The vertical bore holes will be drilled 250 feet into the earth, after which hydraugers will be inserted horizontally to help drain the water. The hope is that the directional piping taken from the oil industry will be able to accommodate the land movement, unlike vertical holes, which are regularly sheered. Each hydrauger could take up to two months to install and it's unclear how long it'll be until some slow down is seen.

They're targeting both the top and the bottom of the slide. The top, because they hope it'll let them access water stuck in the bathtub, pushing down on the slide. The bottom, because they're concerned that there's water under pressure pushing up on the toe of the slide, making things substantially worse.

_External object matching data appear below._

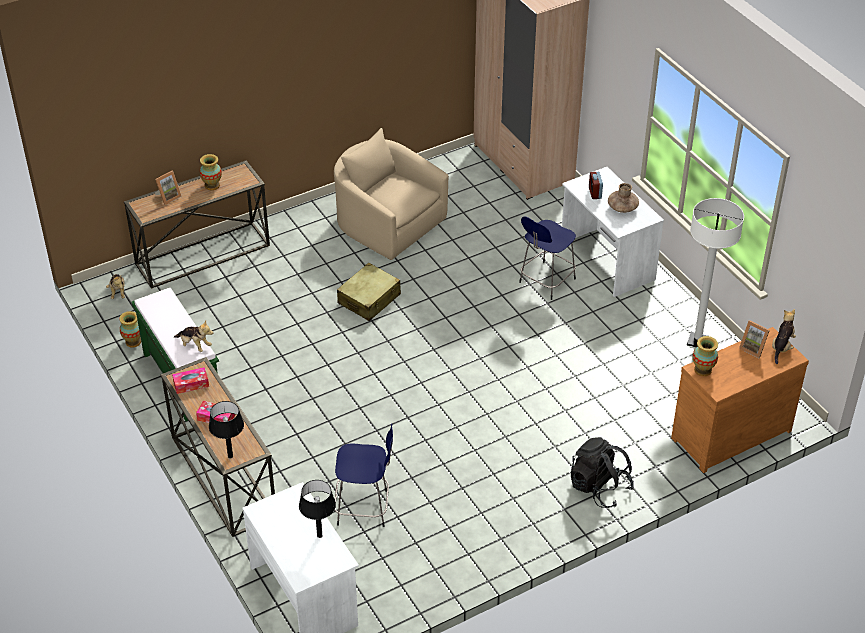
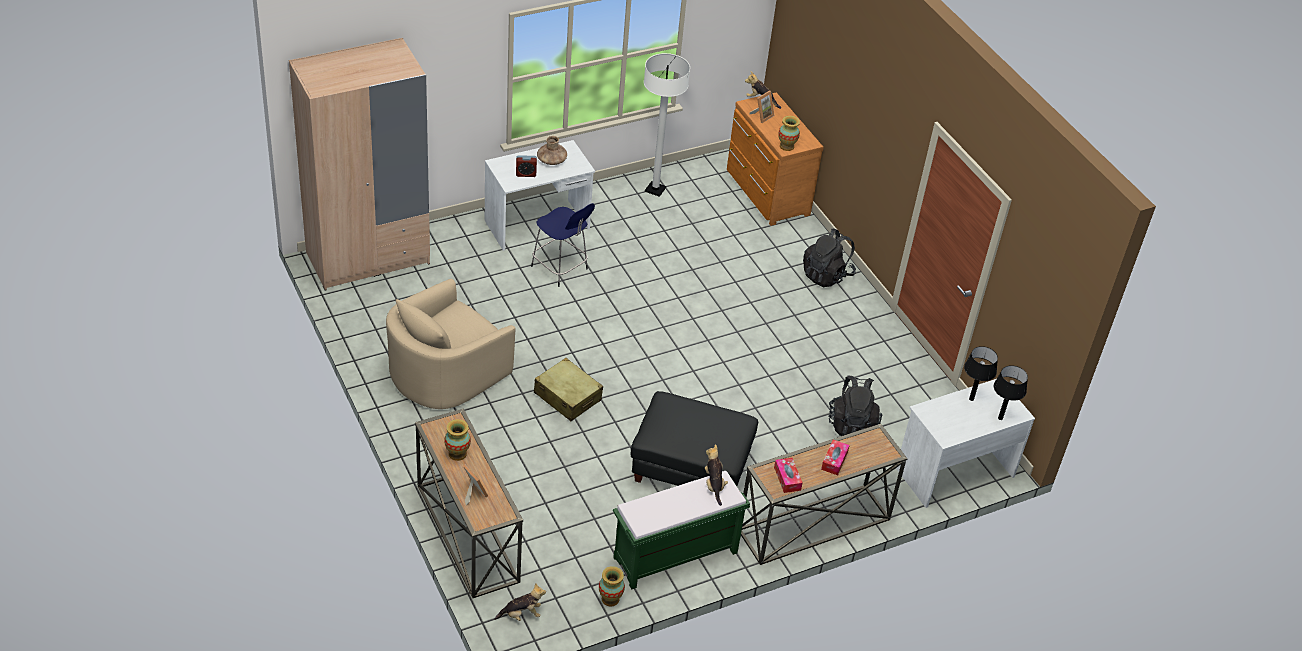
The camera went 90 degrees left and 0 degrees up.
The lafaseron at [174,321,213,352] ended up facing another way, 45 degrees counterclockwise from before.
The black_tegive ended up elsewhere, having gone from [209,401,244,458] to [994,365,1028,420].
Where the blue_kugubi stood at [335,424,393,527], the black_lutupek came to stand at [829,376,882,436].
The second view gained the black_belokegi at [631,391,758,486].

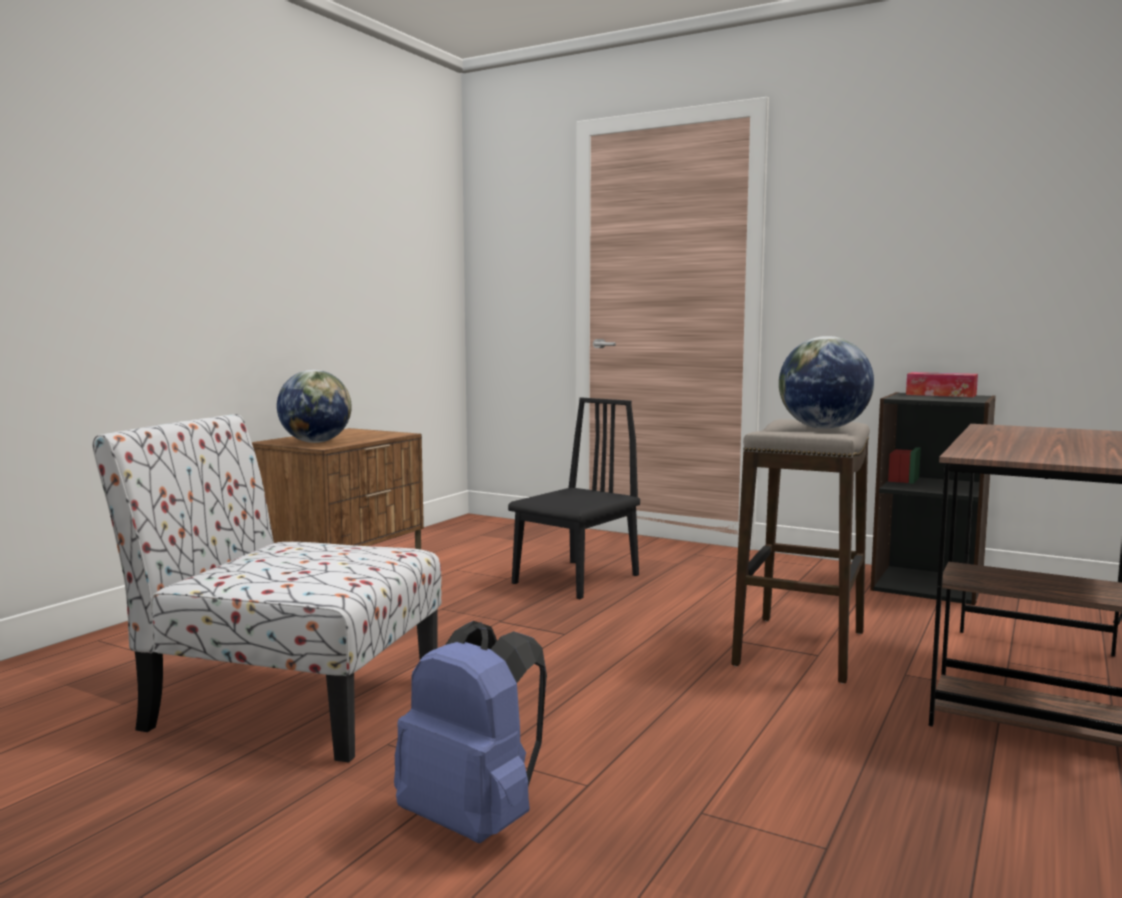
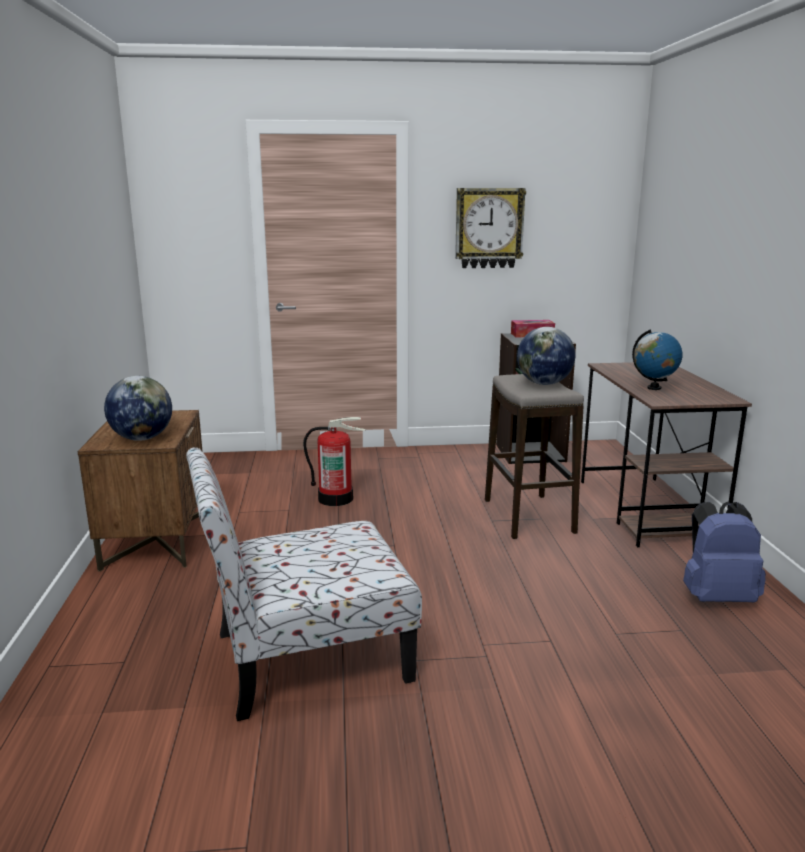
The camera went 35 degrees left and 10 degrees up.
Where the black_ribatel stood at [508,398,640,599], the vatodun came to stand at [303,417,366,506].
The blue_lutupek ended up elsewhere, having gone from [394,621,547,843] to [683,502,766,602].
The second view gained the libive at [455,188,526,268].
The second view gained the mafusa at [632,329,682,390].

Workers in red helmets and orange sweatshirts with a big machine.
The machine will drill a number of bore holes 250 feet into the earth over the next month.
(
Megan Barnes
/
Rancho Palos Verdes
)

"We'll figure out once these test borings begin, what is actually the condition," said Mike Phipps, principal engineering geologist with Cotton Shires and Associates, which is contracting with Rancho Palos Verdes. "We really don't know because nobody really monitored the groundwater levels in the landslide for 20 years."

The land movement was just too much for the historic Wayfarers Chapel. The land was moving around seven inches a week for months. The only way to preserve it was to move it. The chapel was disassembled in May and moved to a temporary safe location.

It's unclear if mitigation efforts will slow the other two major landslides in the area — Abalone Cove and Klondike Canyon, the latter of which has already destroyed two homes. The three slides all seem to be moving in unison at the moment, leaving residents to worry every day whether their homes will be alright.